Monday, 22 February 2010
Too much beef
What am I going to do with my Boeuf Bourguignon?
Last week I was over the border in France, and came across a special offer of "collier de boeuf". Special offers are always good for weekend cooking, so I grabbed two packs (normally I'll pick up three, but for some reason I stuck to two- a good thing, as it turned out!)- which then sat in the fridge for the rest of the week, which wasn't necessarily a good thing.
Nor did it turn out a bad thing, fortunately, but I really should have been more careful. Having to throw it all out would have got me very cross with myself! I so try not to waste food...
I meant to cook it on Saturday, whilst I was cooking my fish pie, but as I was also roasting a chicken for Greta (who has discovered that she really likes chicken, to the extent of stuffing herself with it with both hands), I didn't quite get around to managing a third dish.
I had to put it off to Sunday- which was the beginning of what I think caused the problem.
I was alone through Sunday lunchtime, so I started assembling. I cut the collier into slightly smaller pieces, and browned each one in a frying pan, taking my time and not over-crowding the pan. I still had a problem towards the end with too much moisture in the pan, but that was remedied by removing my very soggy paper filter/lid, and replacing it with a fresh one. I should remember to do that sooner!
In the meantime, I chopped four sweet potatoes (the orange-fleshed ones) into large chunks, and added those to two large onions, in reasonably thick slices then cut into four, all of which I tossed into my Staub casserole on top of two packs of lard fume, which I'd cut into very thick lardons. I put the lid on, turned the heat on low so the fat from the bacon would start to melt before anything burned, and got on with searing the beef. Every so often, I opened the casserole and gave it all a good stir around.
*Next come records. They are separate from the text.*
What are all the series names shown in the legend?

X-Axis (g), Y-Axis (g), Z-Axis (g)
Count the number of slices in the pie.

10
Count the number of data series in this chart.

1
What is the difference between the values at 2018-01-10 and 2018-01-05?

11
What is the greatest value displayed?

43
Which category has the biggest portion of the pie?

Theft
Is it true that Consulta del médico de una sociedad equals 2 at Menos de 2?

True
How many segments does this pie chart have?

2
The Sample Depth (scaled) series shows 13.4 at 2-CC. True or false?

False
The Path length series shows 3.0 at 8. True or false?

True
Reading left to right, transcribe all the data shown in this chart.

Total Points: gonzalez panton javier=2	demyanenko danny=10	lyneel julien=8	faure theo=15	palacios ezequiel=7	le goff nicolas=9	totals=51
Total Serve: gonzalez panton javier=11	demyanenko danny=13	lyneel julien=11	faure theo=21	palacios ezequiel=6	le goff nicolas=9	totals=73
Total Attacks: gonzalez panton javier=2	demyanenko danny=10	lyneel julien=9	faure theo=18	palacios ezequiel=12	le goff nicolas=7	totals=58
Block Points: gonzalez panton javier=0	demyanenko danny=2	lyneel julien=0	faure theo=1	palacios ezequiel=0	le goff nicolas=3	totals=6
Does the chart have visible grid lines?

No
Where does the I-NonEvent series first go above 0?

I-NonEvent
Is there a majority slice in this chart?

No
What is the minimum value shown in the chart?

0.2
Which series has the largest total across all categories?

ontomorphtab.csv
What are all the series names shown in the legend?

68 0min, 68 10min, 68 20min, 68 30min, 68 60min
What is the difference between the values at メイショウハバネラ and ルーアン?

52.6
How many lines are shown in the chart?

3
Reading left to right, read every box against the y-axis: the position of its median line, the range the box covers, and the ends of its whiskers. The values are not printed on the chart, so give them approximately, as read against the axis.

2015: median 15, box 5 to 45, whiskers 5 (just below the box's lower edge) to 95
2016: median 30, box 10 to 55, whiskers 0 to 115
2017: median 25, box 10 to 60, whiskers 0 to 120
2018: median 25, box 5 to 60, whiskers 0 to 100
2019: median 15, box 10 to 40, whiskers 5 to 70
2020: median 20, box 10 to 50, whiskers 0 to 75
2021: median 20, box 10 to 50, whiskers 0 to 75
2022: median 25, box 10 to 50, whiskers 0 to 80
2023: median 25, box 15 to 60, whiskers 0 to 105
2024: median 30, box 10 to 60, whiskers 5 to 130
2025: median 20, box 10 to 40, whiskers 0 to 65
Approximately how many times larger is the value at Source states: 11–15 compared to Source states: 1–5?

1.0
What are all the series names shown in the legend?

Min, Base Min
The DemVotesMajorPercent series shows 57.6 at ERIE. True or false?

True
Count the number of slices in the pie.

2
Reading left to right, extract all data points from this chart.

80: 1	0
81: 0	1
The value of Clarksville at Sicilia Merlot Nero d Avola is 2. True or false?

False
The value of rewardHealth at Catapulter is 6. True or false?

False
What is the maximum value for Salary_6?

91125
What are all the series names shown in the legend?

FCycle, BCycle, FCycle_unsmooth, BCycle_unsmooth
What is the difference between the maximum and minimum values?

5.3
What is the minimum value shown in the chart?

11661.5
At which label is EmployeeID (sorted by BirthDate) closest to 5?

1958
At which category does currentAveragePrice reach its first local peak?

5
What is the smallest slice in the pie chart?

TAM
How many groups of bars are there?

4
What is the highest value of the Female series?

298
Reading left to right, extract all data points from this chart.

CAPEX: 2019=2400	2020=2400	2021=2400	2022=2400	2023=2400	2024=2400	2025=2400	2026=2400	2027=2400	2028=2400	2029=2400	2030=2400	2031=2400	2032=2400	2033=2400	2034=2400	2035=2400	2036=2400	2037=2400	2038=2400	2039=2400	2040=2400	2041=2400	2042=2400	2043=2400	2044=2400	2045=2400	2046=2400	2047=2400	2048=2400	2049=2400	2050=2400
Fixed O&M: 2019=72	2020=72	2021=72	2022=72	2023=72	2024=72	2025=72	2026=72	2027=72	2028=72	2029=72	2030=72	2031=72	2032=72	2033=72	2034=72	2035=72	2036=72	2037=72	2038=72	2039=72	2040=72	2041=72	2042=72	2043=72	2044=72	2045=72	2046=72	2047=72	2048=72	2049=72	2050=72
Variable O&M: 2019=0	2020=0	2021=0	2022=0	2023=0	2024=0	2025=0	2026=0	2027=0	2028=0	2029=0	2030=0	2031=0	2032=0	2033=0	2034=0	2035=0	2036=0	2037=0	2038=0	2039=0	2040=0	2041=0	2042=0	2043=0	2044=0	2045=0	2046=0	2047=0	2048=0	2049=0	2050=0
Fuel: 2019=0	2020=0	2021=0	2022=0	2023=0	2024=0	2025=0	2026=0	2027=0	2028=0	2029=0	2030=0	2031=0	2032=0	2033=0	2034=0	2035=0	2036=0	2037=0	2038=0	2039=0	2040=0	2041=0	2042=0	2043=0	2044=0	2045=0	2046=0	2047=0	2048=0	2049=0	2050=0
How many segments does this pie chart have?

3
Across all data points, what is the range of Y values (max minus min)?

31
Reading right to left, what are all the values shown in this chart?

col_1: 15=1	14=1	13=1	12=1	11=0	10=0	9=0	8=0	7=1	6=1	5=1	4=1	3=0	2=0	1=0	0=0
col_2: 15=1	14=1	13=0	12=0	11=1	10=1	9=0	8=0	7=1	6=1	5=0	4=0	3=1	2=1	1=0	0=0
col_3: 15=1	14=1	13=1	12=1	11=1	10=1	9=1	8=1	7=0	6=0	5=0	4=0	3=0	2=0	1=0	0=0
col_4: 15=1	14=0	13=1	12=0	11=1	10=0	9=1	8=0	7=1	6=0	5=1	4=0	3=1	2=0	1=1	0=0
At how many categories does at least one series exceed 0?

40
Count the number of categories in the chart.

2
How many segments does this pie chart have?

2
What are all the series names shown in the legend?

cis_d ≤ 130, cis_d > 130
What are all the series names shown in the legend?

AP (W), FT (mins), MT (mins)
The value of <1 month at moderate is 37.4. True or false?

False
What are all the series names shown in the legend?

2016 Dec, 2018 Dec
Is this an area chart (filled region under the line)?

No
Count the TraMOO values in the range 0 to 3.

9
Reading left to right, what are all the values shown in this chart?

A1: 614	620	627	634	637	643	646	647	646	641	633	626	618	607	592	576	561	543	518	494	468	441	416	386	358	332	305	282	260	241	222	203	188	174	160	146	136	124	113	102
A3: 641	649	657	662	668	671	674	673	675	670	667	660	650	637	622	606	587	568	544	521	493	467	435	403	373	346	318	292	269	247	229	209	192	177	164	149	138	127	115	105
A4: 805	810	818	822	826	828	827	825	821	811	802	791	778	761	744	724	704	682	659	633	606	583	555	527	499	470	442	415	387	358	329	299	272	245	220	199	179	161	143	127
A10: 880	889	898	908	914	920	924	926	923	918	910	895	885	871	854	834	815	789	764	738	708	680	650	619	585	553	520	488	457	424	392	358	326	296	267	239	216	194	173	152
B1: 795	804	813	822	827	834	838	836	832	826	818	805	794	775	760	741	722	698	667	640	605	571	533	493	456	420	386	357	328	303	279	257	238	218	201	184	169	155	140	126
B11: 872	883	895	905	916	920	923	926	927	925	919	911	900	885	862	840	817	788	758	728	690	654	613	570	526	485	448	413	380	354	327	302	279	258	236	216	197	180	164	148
When all my beef was browned and my vegetables were soft, I added thyme, oregano, and freshly ground black-green-pink pepper to the casserole, after which I tipped in the meat, deglazed my frying-pan with some water and added that... and then poured a bottle of red wine on top. As this didn't quite cover the meat, I added some water.
I put the casserole on to simmer- and then realised the time! Resulting in me turning it all off and almost running out of the door to catch a train.
I was out late that evening, but when I got back I turned the heat on and simmered it for about two and a half hours before I went to bed, leaving instructions for Peter to turn it off when he came to bed. I suspect he left it on for about another half hour.
The next morning I turned it on again, and it simmered for another three hours.
Peter was supposed to have some for his dinner (I was out for mine, enjoying a minestrone which I really must try to recreate), but he got caught up in feeding Greta, at the end of which he wasn't hungry. Nevertheless, he'd turned it on again, so it cooked some more! I tasted a bit when I came in- and the meat itself is fine, the problem is the sauce, which is pretty uninteresting.
This morning I spooned a large quantity of fat from the top (and should do it again this evening- it is very fatty). However, I'm wondering what to do with it now. Peter isn't around tonight. Greta, as I've mentioned, is currently fixated on chicken (and she's eating much better these days, so I'm really not going to complain! She now eats Weetabix for breakfast, as well as the occasional pain au chocolat, and I can even convince her to swallow some apple sauce now and again. As long as it's in a tube, of course, and not hand-made!), so she won't be eating any.
Me- I'm on a diet. There was a bit too much Christmas this year- we had three!
The freezer is the obvious solution, but although I know that I will freeze half of it, I'd like to do something to improve it first.
- strain the meat and remaining vegetable pulp from the sauce, thicken the sauce by simmering it down and probably with the addition of a bit of Maizena, re-combine the two. It would work, but I think that there might still be a very one-dimensional flavour to the sauce. Something else is required, and I'm not quite sure what. Some serious spices, I suspect!
- strain the meat from the sauce, shred it, freeze some of it, use the rest to make a pasta sauce. Or just use the rest to flavour a few dishes over the next few days.
- give up on the sauce, and just serve the meat with fresh vegetables and plenty of mustard.
- use the strained sauce as a base for a soup, with plenty of fresh vegetables in it and no meat. I'd really have to do some serious de-greasing first, though.
Update a few days later: next time I make something like this, I think I'm going to adapt the last trick to this post from FoodJunta, namely "set two or three slices of French bread, crusts removed and spread with whole grain mustard, on top of the stew. Over the two hours of simmering the bread flotilla sinks and dissolves, thickening the stew, and leaving behind the sharp taste of mustard." I like the idea of this.